In June, Ministers also announced a maternity and neonatal taskforce; and in November, I tabled questions asking how many times the taskforce had sat and who was on it. The answer was that they had not decided yet. In January, the question was raised again and they still had not decided. It took until last month for the Government to decide who was going to be on their urgently created taskforce from last year.
Michelle Welsh
Does the hon. Member agree that working with the families to get the taskforce right, which has never happened before with any Government, is key? Getting the taskforce working and getting the right people on that taskforce is essential as well.
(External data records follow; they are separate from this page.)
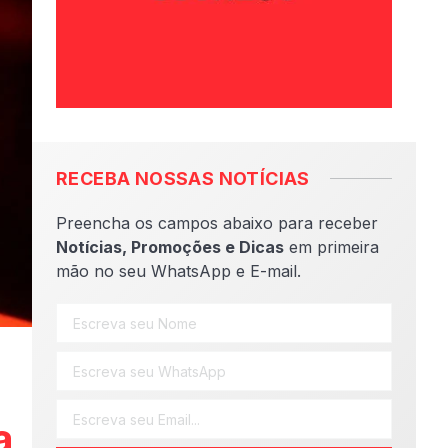
RECEBA NOSSAS NOTÍCIAS
Preencha os campos abaixo para receber
Notícias, Promoções e Dicas
em primeira
mão no seu WhatsApp e E-mail.
a
a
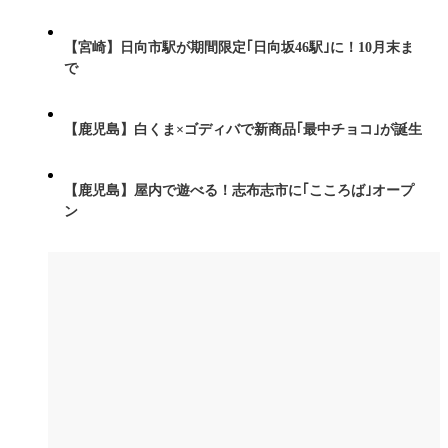
【宮崎】日向市駅が期間限定｢日向坂46駅｣に！10月末ま
で
【鹿児島】白くま×ゴディバで新商品｢最中チョコ｣が誕生
【鹿児島】屋内で遊べる！志布志市に｢こころば｣オープ
ン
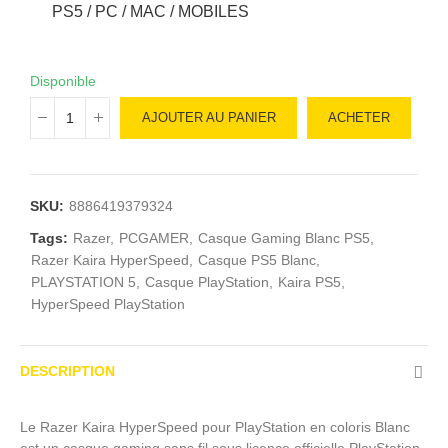
PS5 / PC / MAC / MOBILES
Disponible
AJOUTER AU PANIER
ACHETER
SKU:
8886419379324
Tags:
Razer
PCGAMER
Casque Gaming Blanc PS5
Razer Kaira HyperSpeed
Casque PS5 Blanc
PLAYSTATION 5
Casque PlayStation
Kaira PS5
HyperSpeed PlayStation
DESCRIPTION
Le Razer Kaira HyperSpeed pour PlayStation en coloris Blanc
est un casque gaming sans fil sous licence officielle PlayStation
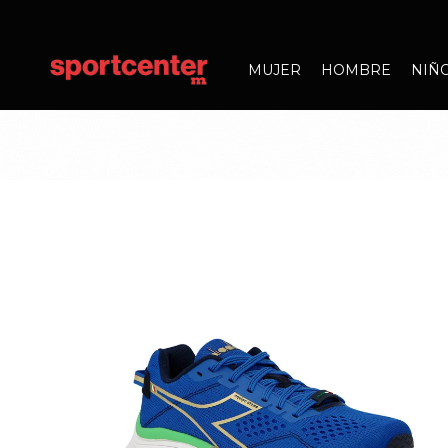
MUJER
HOMBRE
NIÑ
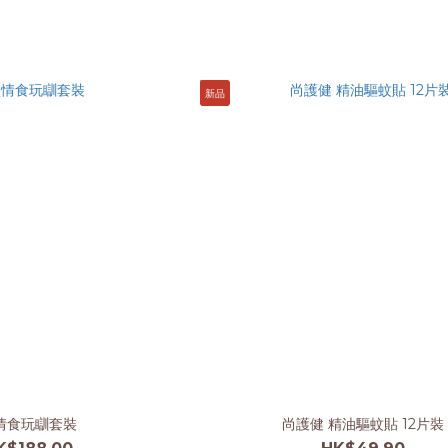
新品
情食玩瞓套裝
尚護健 精油驅蚊貼 12片裝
I completely agree with the hon. Lady that it is important to get the taskforce right, I am just not sure that it needed to take quite so long to do so. We heard a statistic earlier about how many babies are born and how often; I think about how many babies have been born in the intervening time, while the membership of the taskforce was being finalised.
Michelle Welsh
There are more than 2,500 families involved in the Nottingham inquiry, some of whose cases were never reported appropriately. Given that, does the hon. Member agree that it is important to get the taskforce right, because so many bad things happened under the previous Government’s watch that were not reported to the inquiry and are not in the statistics and data that she has spoken about?